South Korea’s leading battery manufacturers are bracing for a sharp decline in operating profits for 2024. LG Energy Solution, the nation’s largest battery maker, is projected to report an operating profit of approximately 698.4 billion won ($533 million) for the year, just a third of its 2023 total of 2.16 trillion won. Samsung SDI’s annual operating profit is expected to fall to around 769.2 billion won, marking a 50% drop from its 2023 figure of 1.63 trillion won. SK Innovation, including its battery subsidiary SK On, is forecast to see its 2024 profit shrink to 213.6 billion won, down significantly from 1.9 trillion won the previous year.
Without subsidies provided under the U.S. Inflation Reduction Act (IRA) for local production, analysts warn that South Korea’s battery manufacturers could face operational losses in 2024. Battery material firms are also under pressure. EcoPro BM, once the market cap leader on South Korea’s KOSDAQ, is expected to swing from a net profit of 295.2 billion won in 2023 to an estimated loss of 40 billion won for 2024.
The downturn highlights a broader crisis in South Korea’s electric vehicle (EV) and battery ecosystem, which had been a key growth driver even during the global semiconductor slowdown. According to financial data provider FnGuide, the combined operating profit of the nation’s top 10 battery-related firms is forecast to plummet by more than half—from 11.94 trillion won in 2023 to 4.98 trillion won in 2024. Excluding IRA subsidies, seven of these companies are expected to operate at a loss.
A sharp decline in domestic EV demand has further deepened the industry’s struggles. South Korea’s five major automakers—Hyundai, Kia, GM Korea, KG Mobility, and Renault Korea—sold 91,385 EVs in the domestic market in 2024, a 21.2% drop from 115,900 units in 2023. This marks a stark reversal from the rapid growth seen between 2020 and 2022, when EV sales nearly tripled.
Globally, automakers are scaling back EV investments, while restructuring efforts are intensifying across the battery sector. Northvolt, Europe’s largest battery manufacturer, filed for bankruptcy in late 2024, sending shockwaves through the industry.

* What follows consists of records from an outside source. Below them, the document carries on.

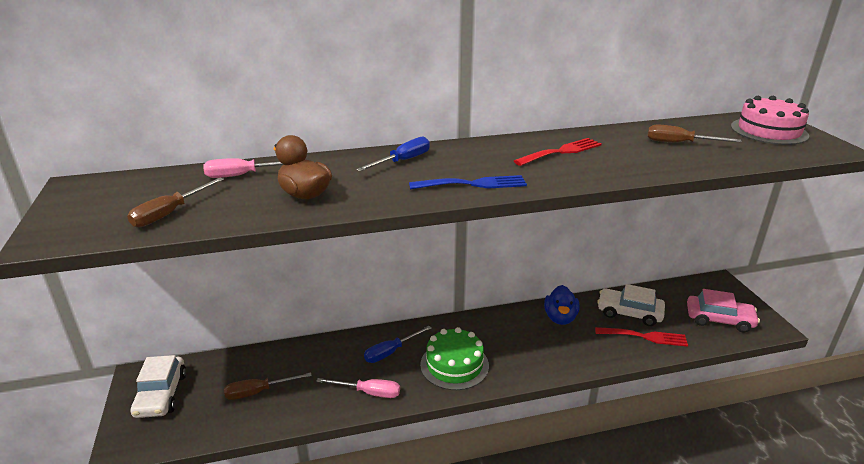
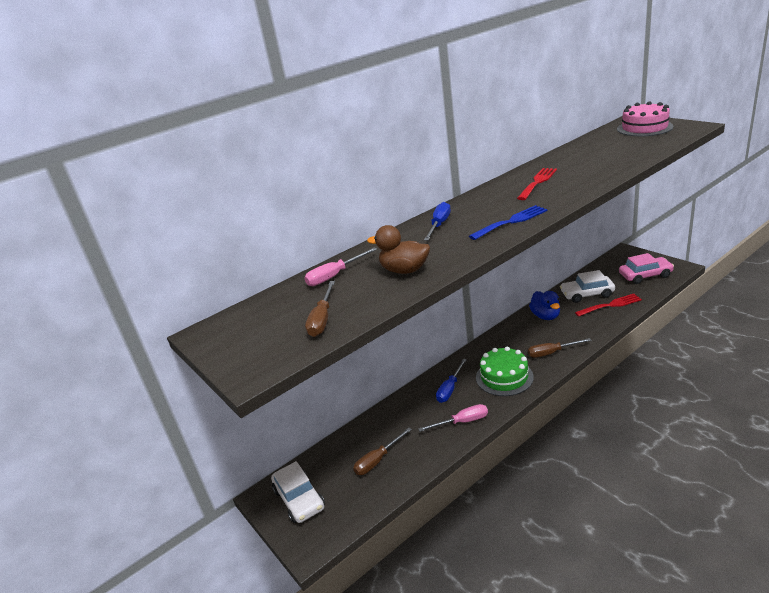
camera: 20 degrees left, 0 degrees up
(679, 143) = (603, 152): brown screwdriver -> brown screwdriver (551, 353)

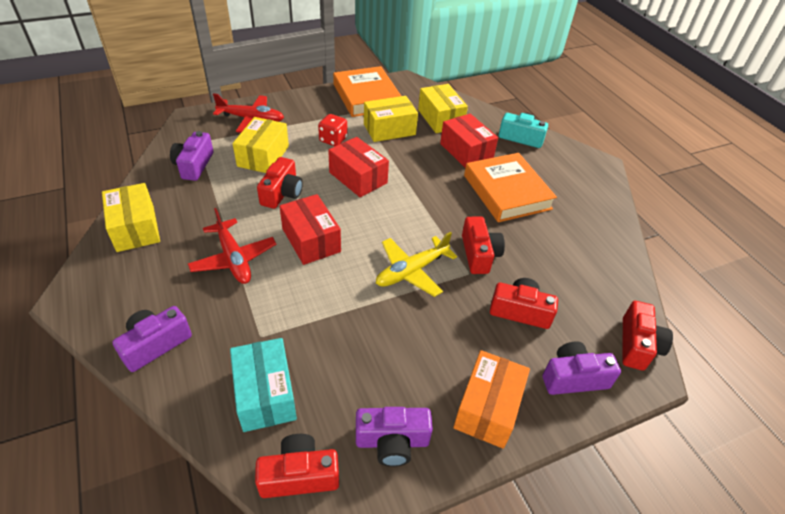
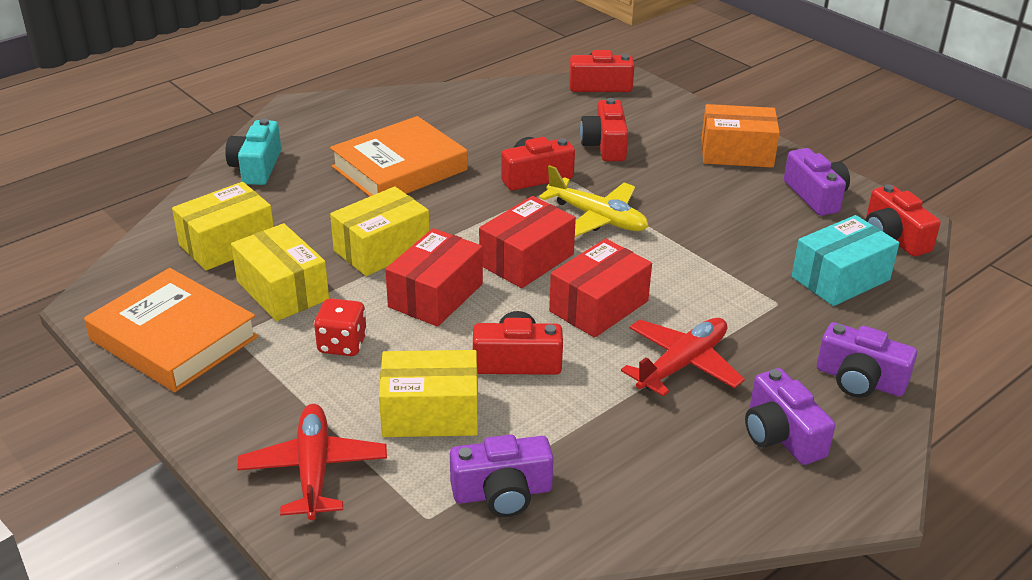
camera: 105 degrees left, 10 degrees down
(135, 228) = (699, 494): yellow box -> yellow box (382, 249)
(366, 96) = (173, 338): orange book -> orange book turned 75 degrees clockwise
(466, 151) = (316, 209): red box -> red box (526, 260)
(573, 378) = (665, 114): purple camera -> purple camera (781, 435)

The bankruptcy is expected to have ripple effects; for instance, L&F, which had secured significant contracts with Northvolt, is now projected to see its losses double due to a sharp decline in orders.
South Korean battery giants, which collectively secured over 1,000 trillion won in orders, are delaying investments and implementing emergency cost-cutting measures. POSCO Future M, for example, has drastically scaled back plant operations to minimize losses.
Adding to these challenges is the emergence of Chinese EV manufacturers like BYD, which is set to enter South Korea’s passenger car market in 2025. This has raised concerns about further erosion in domestic EV demand.
Geopolitical headwinds are also compounding the industry’s woes. The return of a Trump administration in the U.S. is expected to bring higher tariffs and increased pressure for local vehicle production, including EVs, which could strain South Korean automakers and their supply chains.
“Hyundai and Kia are likely to expand their production in the U.S., but declining domestic demand will severely impact parts suppliers and the broader industry,” said Lee Hang-gu, a researcher at the Korea Automotive Technology Institute (KATECH).
Lee also emphasized the urgency of addressing the rising dominance of lithium iron phosphate (LFP) batteries, a technology led by Chinese manufacturers. LFP batteries are projected to account for 40% of the global EV market by 2030, further intensifying competition.